## Travail à réaliser
1 - Répondez à ces questions sur le texte consacré à l'institutionnalisation du débat public :
(a) À quel moment la conflictualité autour des usages du territoire a-t-elle repris ?
(b) Lors de quel conflit le débat public a-t-il été inventé ?
(c) Au sein de quels ministères les groupes de travail ont-ils préparé les décisions ministérielles ?
2 - Rédigez la suite du texte sur l'institutionnalisation du débat public, à partir de sa dernière phrase.

## Texte étudié
>>>>>

Les trois arènes de l’institutionnalisation
Pour décrire la trajectoire d’institutionnalisation du débat public, focalisons l’attention sur trois scènes publiques principales, les conflits d’aménagement servant de trame de fond commune à ces trois scènes. Il faut en effet souligner la reprise de la conflictualité autour des usages du territoire à la fin des années 1980 (alors qu’elle avait régressé au début de la décennie avec l’arrivée de la gauche au pouvoir) et son maintien à un niveau élevé depuis. Ces conflits mettent en cause la logique traditionnelle de l’utilité publique, les citoyens refusant d’être traités seulement comme des riverains et réclamant leur part à l’élaboration des décisions. Cette revendication sans cesse renouvelée alimente depuis vingt ans un ensemble d’activités pour y répondre.
L’invention du débat public lors du conflit du TGV Méditerranée a ouvert une première scène sur laquelle des associations locales ou régionales de défense, ensuite relayées par des fédérations environnementalistes nationales, acheminent dans l’espace public des propositions d’institutionnalisation du débat public. Dans l’ensemble de l’action associative autour des conflits d’aménagement, on retiendra donc spécifiquement ces activités comme étant constitutives de la première arène où se joue l’institution du débat public.
La seconde scène est l’arène politico-administrative de mise en forme du droit au débat public revendiqué dans les conflits. Il s’agit d’une scène sectorielle, plus technocratique que partisane, tant est fort le poids de l’État dans l’élaboration des politiques d’aménagement. Ainsi, depuis le début des années 1990, la réponse aux conflits a suscité une série continue de groupes de travail internes au ministère de l’Équipement et des Transports d’un côté, au ministère de l’Environnement de l’autre, qui ont préparé les décisions ministérielles, les lois instituant le débat public et leurs directives d’application. On associera à cette arène, la scène législative, les débats parlementaires infléchissant toujours les projets préparés par les ministres et leur administration.
Enfin, la troisième arène est celle qu’ouvre la pratique de la CNDP après sa création. Sur cette scène, le débat public n’est plus seulement une revendication de divers groupements associatifs à l’échelle locale, régionale ou nationale, ou une norme destinée à orienter l’action publique, il est l’objet d’une expérience partagée par l’ensemble des acteurs des conflits d’aménagement, d’un apprentissage collectif. Sur cette scène, le dispositif du débat public tend à s’autonomiser par rapport à ses conditions initiales d’institutionnalisation (y compris par la jurisprudence du Conseil d’État qui en précise les conditions d’exercice), et il se constitue comme une « expérience française de démocratie participative ».
2. Cinq configurations rythment la trajectoire d’institutionnalisation
Chaque période de la trajectoire se distingue par un agencement spécifique de ces diverses scènes d’action permettant de faire avancer ou de mettre en cause certains éléments de l’institutionnalisation.

<<<<<

## Données présentées
>>>>>

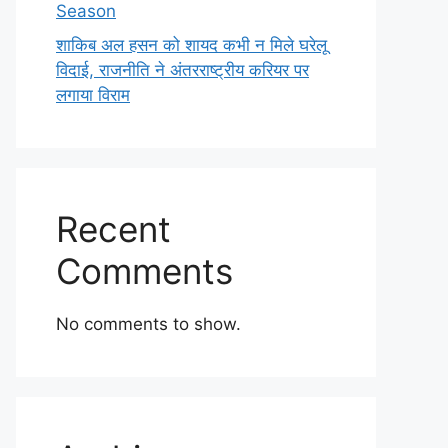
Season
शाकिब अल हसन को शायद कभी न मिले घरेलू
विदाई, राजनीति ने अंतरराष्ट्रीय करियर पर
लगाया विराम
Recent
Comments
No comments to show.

<<<<<

## Vos réponses
1 -
(a) À la fin des années 1980.
(b) Lors du conflit du TGV Méditerranée.
(c) Au ministère de l'Équipement et des Transports et au ministère de l'Environnement.

2 -
L’invention du débat public dans les conflits d’aménagement
La première configuration est celle de l’émergence de la question de l’institutionnalisation de la participation du public dans les conflits d’aménagement au tournant des années 1980/1990. Celle-ci est revendiquée à partir d’une critique de l’enquête d’utilité publique et nécessite une réponse sortant des chemins battus de la tradition consultative de l’administration. L’adoption de la circulaire du ministre des Transports instaurant fin 1992 un débat public portant, en amont des études d’avant-projet, sur les grands enjeux du projet, marque une bifurcation. Cette circulaire constitue la première institutionnalisation du débat public. Cette configuration est donc dominée par le dialogue instauré — souvent de manière indirecte, parfois de manière directe comme lors du Collège des experts du TGV Méditerranée — entre les revendications portées dans les conflits par des associations locales de défense et les réflexions des grands commis de l’État, qui élaborent pour y répondre des projets de réforme de la conduite des grands projets, autour de l’idée d’une phase de débat public en amont du processus de décision.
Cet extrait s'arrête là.